Electoral Commission rubbishes Billy Te Kahika's claims Advance NZ a victim of 'rigged election', 'disqualified votes'

The Electoral Commission has issued a blunt response to Billy Te Kahika Jr after the Advance NZ co-leader claimed the election was "rigged", and that his party's 0.9 percent share of the vote showed it had been "diddled".

Advance NZ had a horror night on Saturday, registering just 20,841 votes and failing to get a single candidate into Parliament. The result ensures the party he leads alongside Jami-Lee Ross will have no influence in New Zealand's halls of power over the next three years.

On Sunday, Te Kahika Jr posted an outlandish 14-minute selfie video to his public Facebook page, rattling off a series of dubious explanations for their poor election showing.

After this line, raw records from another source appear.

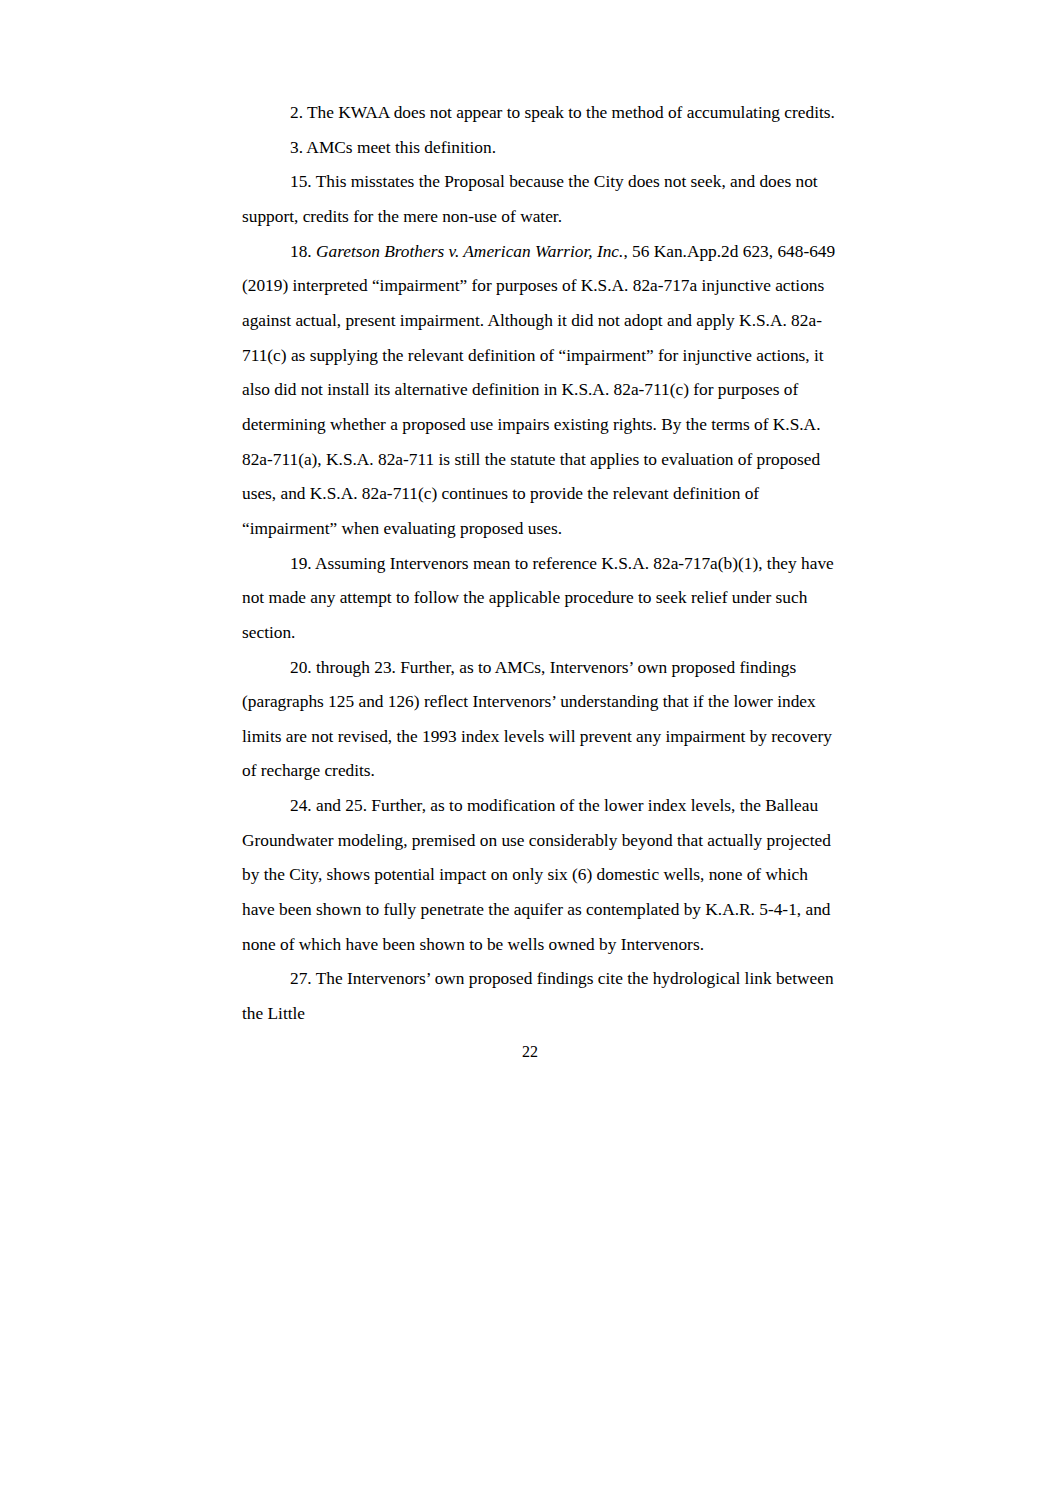2. The KWAA does not appear to speak to the method of accumulating credits.
3. AMCs meet this definition.
15. This misstates the Proposal because the City does not seek, and does not support, credits for the mere non-use of water.
18. Garetson Brothers v. American Warrior, Inc., 56 Kan.App.2d 623, 648-649 (2019) interpreted “impairment” for purposes of K.S.A. 82a-717a injunctive actions against actual, present impairment. Although it did not adopt and apply K.S.A. 82a-711(c) as supplying the relevant definition of “impairment” for injunctive actions, it also did not install its alternative definition in K.S.A. 82a-711(c) for purposes of determining whether a proposed use impairs existing rights. By the terms of K.S.A. 82a-711(a), K.S.A. 82a-711 is still the statute that applies to evaluation of proposed uses, and K.S.A. 82a-711(c) continues to provide the relevant definition of “impairment” when evaluating proposed uses.
19. Assuming Intervenors mean to reference K.S.A. 82a-717a(b)(1), they have not made any attempt to follow the applicable procedure to seek relief under such section.
20. through 23. Further, as to AMCs, Intervenors’ own proposed findings (paragraphs 125 and 126) reflect Intervenors’ understanding that if the lower index limits are not revised, the 1993 index levels will prevent any impairment by recovery of recharge credits.
24. and 25. Further, as to modification of the lower index levels, the Balleau Groundwater modeling, premised on use considerably beyond that actually projected by the City, shows potential impact on only six (6) domestic wells, none of which have been shown to fully penetrate the aquifer as contemplated by K.A.R. 5-4-1, and none of which have been shown to be wells owned by Intervenors.
27. The Intervenors’ own proposed findings cite the hydrological link between the Little
22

"I'm all okay with not going into Parliament and not winning enough votes - but not [okay] with 1 percent. I've been saying all week that if they turn around and say we've only got 1 percent then we've been diddled," he said.

"People are waking up very, very quickly to the idea that this Government and this whole system is corrupt - it's not real."

Later in the video, Te Kahika Jr urged followers not to give up on the party's principles just because Advance NZ had lost a "rigged election".

In one particularly bizarre segment, he said he feared many Advance NZ votes had not been counted because some had left "little comments or smiley faces" on their voting forms.

He also said he was "very worried" that 200,000 votes had supposedly been disqualified or failed to be counted.

The only problem? The Electoral Commission has no idea what he's talking about.

"If a voter has written a comment or drawn a smiley face, it will not disqualify the vote. Votes will be counted if the voter's intentions are clear," a spokesperson said.

They also told Newshub they didn't know where Te Kahika Jr had got his 200,000-vote figure from, describing it simply as "incorrect".

"New Zealand has a robust and transparent electoral system with many checks and balances. The process for counting votes is thorough and careful," the spokesperson continued. 

"It is subject to independent scrutiny from candidate and party scrutineers, Justices of the Peace, and the judiciary if there are recounts or electoral petitions.

"The results released on election night are a count of the ordinary votes cast in advance and on election day. The official results, which will be released on November 6, will also include special declaration votes."

Te Kahika Jr, a blues musician, very quickly gathered a thousands-strong online following earlier this year thanks to a blend of anti-establishment rhetoric and peddling of conspiracy theories and misinformation about COVID-19.

The policies of his New Zealand Public Party, which joined forces with Ross's Advance NZ a few months before the election, include a promise to restore government integrity, investigate any UN agendas, and look into the use of 1080 and 5G technology.

But come election night, Advance NZ failed to make much of an impression - and neither did he, finishing fourth in the Māori electorate of Te Tai Tokerau, which was comprehensively won by Labour MP Kelvin Davis.

For now, Te Kahika Jr is refusing to accept the election result and pushing to get a second tally of Advance NZ voters as evidence of a corrupt electoral process.

"We're going to get an app… and we're going to get everybody to sign on that they voted for us," he said. "That'll give us a real-time understanding of who voted for us because I cannot believe just 21,000 voted for us, that's for sure.

"To all those silly people who think this is a silly discussion, you wait to see what's coming down the pipeline aimed at you, buddies. To all those people saying we're nutters and conspiracy theorists, you just wait - you just blinking wait.

"I wish I was wrong - I wish I was just an out-of-control insane nutter - but I've never been more sound and logical in my life than what I am today."